_Aim of the exercise:_ Which lines of the listing below contain the word "подарочной"? Gather every such line and copy it in full, counting only matches with the same capitalization.

_Task input:_

::::

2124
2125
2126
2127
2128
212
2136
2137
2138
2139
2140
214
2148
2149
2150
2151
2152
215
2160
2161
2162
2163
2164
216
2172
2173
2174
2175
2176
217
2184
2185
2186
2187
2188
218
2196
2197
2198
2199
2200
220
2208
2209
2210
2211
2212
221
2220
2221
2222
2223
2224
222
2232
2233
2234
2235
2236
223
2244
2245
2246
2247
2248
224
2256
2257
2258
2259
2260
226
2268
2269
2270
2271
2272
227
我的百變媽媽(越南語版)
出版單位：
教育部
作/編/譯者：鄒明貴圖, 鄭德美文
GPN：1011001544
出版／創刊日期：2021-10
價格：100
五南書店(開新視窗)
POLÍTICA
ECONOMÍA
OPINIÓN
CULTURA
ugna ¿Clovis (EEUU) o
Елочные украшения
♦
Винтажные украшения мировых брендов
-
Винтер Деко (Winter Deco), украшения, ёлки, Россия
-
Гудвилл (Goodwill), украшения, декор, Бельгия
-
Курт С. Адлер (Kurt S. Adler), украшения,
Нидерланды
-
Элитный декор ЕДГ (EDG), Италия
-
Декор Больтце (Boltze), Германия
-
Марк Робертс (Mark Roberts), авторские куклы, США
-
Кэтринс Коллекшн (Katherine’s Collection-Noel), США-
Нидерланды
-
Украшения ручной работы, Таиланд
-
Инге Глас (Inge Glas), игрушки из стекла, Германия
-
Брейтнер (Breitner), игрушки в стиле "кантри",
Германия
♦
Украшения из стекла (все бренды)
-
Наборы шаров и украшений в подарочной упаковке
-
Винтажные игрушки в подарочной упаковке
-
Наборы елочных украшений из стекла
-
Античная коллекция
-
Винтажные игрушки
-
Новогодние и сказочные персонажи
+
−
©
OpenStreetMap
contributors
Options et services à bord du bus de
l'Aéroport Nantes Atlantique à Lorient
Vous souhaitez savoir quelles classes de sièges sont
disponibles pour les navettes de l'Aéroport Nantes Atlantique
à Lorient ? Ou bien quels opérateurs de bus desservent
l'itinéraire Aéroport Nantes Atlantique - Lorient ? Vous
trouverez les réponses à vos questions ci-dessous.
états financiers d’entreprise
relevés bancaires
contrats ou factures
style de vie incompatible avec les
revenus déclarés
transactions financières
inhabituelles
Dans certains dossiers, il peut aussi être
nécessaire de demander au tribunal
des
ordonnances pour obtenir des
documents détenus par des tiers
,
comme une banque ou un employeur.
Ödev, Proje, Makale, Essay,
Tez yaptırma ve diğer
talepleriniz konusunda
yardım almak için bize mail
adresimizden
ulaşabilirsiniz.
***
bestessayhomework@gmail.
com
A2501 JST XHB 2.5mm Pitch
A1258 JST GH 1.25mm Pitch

::::

_Expected answer:_
Наборы шаров и украшений в подарочной упаковке
Винтажные игрушки в подарочной упаковке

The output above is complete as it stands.